> _Exercise description_
Copy out, from the data below, each line in which the word "vase" occurs.

> _Supplied material_
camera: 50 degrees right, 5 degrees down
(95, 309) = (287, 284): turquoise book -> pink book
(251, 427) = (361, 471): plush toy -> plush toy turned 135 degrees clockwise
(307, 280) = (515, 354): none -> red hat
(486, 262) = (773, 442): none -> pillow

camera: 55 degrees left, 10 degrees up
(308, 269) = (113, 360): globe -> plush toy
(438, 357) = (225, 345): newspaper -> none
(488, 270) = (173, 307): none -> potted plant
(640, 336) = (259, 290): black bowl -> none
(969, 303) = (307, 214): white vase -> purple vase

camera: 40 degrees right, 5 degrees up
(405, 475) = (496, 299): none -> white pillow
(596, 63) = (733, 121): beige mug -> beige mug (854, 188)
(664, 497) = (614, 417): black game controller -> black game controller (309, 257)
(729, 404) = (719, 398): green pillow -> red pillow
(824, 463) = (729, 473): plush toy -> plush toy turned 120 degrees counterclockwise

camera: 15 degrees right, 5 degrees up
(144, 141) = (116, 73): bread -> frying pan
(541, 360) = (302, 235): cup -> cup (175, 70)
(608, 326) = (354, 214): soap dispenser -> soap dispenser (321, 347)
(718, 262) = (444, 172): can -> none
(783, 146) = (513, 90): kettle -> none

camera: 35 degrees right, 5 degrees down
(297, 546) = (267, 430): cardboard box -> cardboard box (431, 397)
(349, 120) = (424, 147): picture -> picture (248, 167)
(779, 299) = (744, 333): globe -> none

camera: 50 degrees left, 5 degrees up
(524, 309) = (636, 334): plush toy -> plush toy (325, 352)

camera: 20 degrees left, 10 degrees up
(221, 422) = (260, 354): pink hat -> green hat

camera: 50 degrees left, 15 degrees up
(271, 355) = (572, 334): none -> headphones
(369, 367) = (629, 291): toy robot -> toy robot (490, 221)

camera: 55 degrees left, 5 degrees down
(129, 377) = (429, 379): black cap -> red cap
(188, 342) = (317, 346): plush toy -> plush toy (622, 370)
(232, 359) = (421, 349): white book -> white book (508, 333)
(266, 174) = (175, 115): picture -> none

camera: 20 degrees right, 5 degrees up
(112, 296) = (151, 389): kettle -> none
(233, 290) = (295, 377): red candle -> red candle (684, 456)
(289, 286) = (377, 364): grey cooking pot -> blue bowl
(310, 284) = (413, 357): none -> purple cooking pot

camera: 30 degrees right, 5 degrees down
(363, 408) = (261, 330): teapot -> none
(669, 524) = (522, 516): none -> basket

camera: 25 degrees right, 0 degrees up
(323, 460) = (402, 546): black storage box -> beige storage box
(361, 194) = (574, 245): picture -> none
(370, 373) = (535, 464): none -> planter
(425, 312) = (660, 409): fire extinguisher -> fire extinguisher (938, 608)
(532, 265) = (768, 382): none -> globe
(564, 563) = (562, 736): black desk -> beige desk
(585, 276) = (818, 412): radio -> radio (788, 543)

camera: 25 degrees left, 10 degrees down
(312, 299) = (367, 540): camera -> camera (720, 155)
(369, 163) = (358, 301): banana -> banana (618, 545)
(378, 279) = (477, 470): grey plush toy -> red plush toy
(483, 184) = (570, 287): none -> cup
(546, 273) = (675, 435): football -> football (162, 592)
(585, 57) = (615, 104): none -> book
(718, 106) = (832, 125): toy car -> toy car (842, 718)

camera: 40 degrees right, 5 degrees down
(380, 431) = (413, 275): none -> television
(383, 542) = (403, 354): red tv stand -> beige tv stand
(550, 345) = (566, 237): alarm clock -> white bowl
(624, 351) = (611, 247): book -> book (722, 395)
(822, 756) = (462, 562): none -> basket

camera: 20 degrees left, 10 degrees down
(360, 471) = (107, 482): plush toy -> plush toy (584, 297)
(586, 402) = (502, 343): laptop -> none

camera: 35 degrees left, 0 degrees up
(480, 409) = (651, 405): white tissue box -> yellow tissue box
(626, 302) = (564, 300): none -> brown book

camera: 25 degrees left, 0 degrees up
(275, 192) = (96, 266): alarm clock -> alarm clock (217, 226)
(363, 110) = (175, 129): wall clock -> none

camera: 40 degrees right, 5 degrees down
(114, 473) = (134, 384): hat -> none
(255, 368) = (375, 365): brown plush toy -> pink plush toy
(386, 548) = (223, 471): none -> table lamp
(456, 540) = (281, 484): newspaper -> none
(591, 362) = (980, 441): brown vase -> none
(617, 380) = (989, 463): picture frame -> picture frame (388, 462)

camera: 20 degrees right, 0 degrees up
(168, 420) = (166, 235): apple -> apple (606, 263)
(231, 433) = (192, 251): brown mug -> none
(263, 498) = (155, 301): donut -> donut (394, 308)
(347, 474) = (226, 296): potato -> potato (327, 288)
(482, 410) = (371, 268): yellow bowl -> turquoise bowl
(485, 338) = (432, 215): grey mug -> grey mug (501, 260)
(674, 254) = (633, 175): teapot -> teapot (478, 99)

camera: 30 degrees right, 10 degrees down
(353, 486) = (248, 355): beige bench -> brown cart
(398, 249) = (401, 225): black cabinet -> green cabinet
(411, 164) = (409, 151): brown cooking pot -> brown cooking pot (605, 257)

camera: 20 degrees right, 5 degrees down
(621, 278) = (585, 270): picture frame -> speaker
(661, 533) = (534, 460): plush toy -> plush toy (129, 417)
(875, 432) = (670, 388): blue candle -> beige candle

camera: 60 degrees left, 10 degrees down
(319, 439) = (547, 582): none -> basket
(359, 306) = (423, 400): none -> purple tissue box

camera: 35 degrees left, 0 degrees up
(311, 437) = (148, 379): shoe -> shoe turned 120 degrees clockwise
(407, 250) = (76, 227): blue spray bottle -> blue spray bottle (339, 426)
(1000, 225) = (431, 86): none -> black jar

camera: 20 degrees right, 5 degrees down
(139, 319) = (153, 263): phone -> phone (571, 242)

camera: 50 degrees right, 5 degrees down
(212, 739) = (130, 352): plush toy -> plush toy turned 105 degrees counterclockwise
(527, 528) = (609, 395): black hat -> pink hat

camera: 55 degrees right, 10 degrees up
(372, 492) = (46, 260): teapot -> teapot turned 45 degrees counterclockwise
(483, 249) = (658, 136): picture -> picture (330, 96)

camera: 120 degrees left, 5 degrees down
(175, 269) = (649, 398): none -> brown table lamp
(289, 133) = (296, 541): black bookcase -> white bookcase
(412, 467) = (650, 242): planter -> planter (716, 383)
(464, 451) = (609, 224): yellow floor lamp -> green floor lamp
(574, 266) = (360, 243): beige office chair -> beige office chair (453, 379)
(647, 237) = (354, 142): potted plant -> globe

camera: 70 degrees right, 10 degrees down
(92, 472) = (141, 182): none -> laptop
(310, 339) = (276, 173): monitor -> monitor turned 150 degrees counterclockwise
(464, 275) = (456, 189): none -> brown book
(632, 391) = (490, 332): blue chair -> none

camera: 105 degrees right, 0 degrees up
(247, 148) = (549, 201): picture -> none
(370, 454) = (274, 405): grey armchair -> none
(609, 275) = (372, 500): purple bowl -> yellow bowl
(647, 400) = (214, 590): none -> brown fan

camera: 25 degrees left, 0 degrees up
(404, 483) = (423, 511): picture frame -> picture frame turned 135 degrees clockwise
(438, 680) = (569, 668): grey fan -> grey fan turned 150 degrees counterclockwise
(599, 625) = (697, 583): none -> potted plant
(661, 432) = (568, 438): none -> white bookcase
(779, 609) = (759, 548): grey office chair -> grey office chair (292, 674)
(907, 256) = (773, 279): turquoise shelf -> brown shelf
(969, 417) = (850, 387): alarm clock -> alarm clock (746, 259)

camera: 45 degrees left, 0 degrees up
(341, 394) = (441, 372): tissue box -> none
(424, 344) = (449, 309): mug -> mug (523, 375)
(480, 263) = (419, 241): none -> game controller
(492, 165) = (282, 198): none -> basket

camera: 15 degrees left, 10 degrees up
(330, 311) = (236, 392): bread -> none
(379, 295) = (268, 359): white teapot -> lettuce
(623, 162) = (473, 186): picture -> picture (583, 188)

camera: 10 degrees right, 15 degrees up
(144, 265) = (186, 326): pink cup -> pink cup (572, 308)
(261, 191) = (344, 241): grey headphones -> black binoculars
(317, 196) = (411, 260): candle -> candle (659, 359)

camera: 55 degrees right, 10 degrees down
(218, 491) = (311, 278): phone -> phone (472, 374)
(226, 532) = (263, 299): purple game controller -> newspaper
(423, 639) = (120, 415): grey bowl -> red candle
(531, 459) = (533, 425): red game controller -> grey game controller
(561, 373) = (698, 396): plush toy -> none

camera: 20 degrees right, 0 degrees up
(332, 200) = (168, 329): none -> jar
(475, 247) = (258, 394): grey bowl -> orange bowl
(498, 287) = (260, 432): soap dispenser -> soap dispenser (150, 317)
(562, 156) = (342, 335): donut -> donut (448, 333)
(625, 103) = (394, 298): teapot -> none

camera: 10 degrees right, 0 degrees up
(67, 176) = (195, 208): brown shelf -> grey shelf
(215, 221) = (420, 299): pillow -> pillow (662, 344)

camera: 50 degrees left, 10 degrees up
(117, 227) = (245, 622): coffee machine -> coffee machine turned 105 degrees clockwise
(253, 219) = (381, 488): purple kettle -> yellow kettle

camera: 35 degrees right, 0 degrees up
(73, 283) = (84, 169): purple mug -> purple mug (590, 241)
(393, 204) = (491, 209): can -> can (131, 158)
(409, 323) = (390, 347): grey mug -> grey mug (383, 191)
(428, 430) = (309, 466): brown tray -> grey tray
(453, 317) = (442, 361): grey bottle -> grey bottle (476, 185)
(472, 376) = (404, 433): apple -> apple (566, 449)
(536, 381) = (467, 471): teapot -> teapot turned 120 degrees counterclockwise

> _Response area_
(969, 303) = (307, 214): white vase -> purple vase
(591, 362) = (980, 441): brown vase -> none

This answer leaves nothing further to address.